**INSTRUCTIONS TO FOLLOW**
Please return only the lines from the one showing "ペット保険は、健康体に行われる検査や代替的な処置に" to the end of the entries, keeping both ends and dropping every picture.

- - -

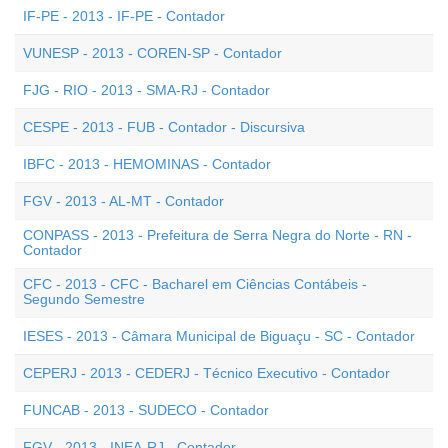
IF-PE - 2013 - IF-PE - Contador
VUNESP - 2013 - COREN-SP - Contador
FJG - RIO - 2013 - SMA-RJ - Contador
CESPE - 2013 - FUB - Contador - Discursiva
IBFC - 2013 - HEMOMINAS - Contador
FGV - 2013 - AL-MT - Contador
CONPASS - 2013 - Prefeitura de Serra Negra do Norte - RN -
Contador
CFC - 2013 - CFC - Bacharel em Ciências Contábeis -
Segundo Semestre
IESES - 2013 - Câmara Municipal de Biguaçu - SC - Contador
CEPERJ - 2013 - CEDERJ - Técnico Executivo - Contador
FUNCAB - 2013 - SUDECO - Contador
FGV - 2013 - INEA-RJ - Contador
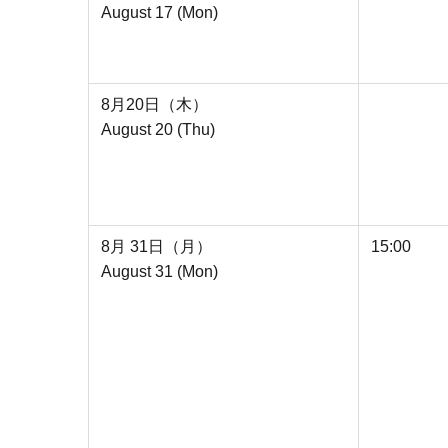
August 17 (Mon)
8月20日（木）
August 20 (Thu)
8月 31日（月）
15:00
August 31 (Mon)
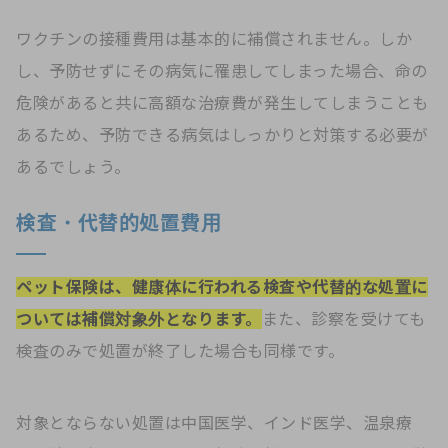
ワクチンの接種費用は基本的に補償されません。しか
し、予防せずにその病気に罹患してしまった場合、命の
危険があると共に高額な治療費が発生してしまうことも
あるため、予防できる病気はしっかりと対策する必要が
あるでしょう。
検査・代替的処置費用
ペット保険は、健康体に行われる検査や代替的な処置に
ついては補償対象外となります。
また、診察を受けても
検査のみで処置が終了した場合も同様です。
対象とならない処置は中国医学、インド医学、温泉療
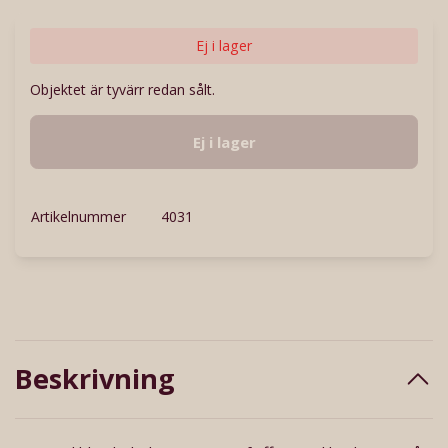
Ej i lager
Objektet är tyvärr redan sålt.
Ej i lager
Artikelnummer
4031
Beskrivning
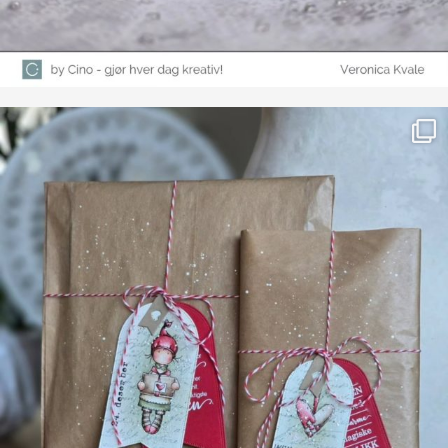
Farge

- - -

**SOLUTION BELOW**
ペット保険は、健康体に行われる検査や代替的な処置に
ついては補償対象外となります。
また、診察を受けても
検査のみで処置が終了した場合も同様です。
対象とならない処置は中国医学、インド医学、温泉療
Ej i lager
Objektet är tyvärr redan sålt.
Ej i lager
Artikelnummer
4031
Beskrivning
Farge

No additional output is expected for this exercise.